**VORLIEGENDER TEXT**

__________________________________________________

Theater der Jugend rät zur neuen Saison: "Never be normal"
Birkmeir zog bei der Präsentation am Donnerstag ausufernd über den Normalitätsbegriff der "Nehammers und Mikl-Leitners dieser Welt" her. Der Kanzler wolle trennen, spalten, auseinanderdividieren und "in rechten Gefilden fischen". Es sei "schlimm, wie hier mit der extremen Rechten geliebäugelt wird", konstatierte der Theaterleiter. Aussagen, wonach eine solche Debatte präfaschistoid und brandgefährlich sei, gab er uneingeschränkt recht. Die Forderung nach mehr Normalität sei auch "eine heftige Ansage an uns Künstlerinnen und Künstler, deren Beruf es ja ist, sich für das Außergewöhnliche, das nicht Normale zu interessieren, Besonderheiten zu beleuchten und gegen Konventionen mit neuen Ideen zu verstoßen", hielt Birkmeir fest.

__________________________________________________

**ERFASSTE DATEN**
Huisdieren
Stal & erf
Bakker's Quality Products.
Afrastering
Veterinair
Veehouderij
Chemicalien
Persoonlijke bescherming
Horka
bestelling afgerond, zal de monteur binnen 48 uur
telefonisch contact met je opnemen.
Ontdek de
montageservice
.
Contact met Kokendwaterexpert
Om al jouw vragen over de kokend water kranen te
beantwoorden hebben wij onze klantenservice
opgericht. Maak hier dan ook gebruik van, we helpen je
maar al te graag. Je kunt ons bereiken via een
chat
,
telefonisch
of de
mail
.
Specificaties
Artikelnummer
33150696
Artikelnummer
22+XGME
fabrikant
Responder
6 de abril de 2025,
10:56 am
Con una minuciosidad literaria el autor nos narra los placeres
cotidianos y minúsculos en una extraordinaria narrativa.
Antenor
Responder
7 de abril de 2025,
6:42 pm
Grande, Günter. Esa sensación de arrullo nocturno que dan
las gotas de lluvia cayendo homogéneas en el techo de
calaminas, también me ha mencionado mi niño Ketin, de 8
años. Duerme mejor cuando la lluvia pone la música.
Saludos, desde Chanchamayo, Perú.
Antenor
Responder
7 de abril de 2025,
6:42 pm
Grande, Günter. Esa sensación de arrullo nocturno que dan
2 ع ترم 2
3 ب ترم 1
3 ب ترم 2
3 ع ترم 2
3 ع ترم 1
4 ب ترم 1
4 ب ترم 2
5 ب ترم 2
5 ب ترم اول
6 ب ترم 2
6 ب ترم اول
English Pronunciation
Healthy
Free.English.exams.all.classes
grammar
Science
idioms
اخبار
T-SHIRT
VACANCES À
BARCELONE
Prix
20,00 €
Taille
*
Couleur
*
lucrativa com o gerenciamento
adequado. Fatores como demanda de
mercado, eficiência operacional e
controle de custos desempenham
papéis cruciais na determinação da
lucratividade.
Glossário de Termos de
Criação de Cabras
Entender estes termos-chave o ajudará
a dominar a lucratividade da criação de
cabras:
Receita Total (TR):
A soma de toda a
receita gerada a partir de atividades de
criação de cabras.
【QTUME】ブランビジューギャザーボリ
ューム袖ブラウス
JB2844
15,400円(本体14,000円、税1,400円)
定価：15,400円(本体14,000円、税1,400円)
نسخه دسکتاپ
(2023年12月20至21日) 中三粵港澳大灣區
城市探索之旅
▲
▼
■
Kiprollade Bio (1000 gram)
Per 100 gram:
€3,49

__________________________________________________

**IHRE AUFGABE**
Geben Sie den Text zur Saisonpräsentation des Theaters der Jugend vollständig und wortgetreu wieder. Die Auflistung stammt aus einer anderen Quelle als der Text.

**IHRE ANTWORT**
Theater der Jugend rät zur neuen Saison: "Never be normal"
Birkmeir zog bei der Präsentation am Donnerstag ausufernd über den Normalitätsbegriff der "Nehammers und Mikl-Leitners dieser Welt" her. Der Kanzler wolle trennen, spalten, auseinanderdividieren und "in rechten Gefilden fischen". Es sei "schlimm, wie hier mit der extremen Rechten geliebäugelt wird", konstatierte der Theaterleiter. Aussagen, wonach eine solche Debatte präfaschistoid und brandgefährlich sei, gab er uneingeschränkt recht. Die Forderung nach mehr Normalität sei auch "eine heftige Ansage an uns Künstlerinnen und Künstler, deren Beruf es ja ist, sich für das Außergewöhnliche, das nicht Normale zu interessieren, Besonderheiten zu beleuchten und gegen Konventionen mit neuen Ideen zu verstoßen", hielt Birkmeir fest.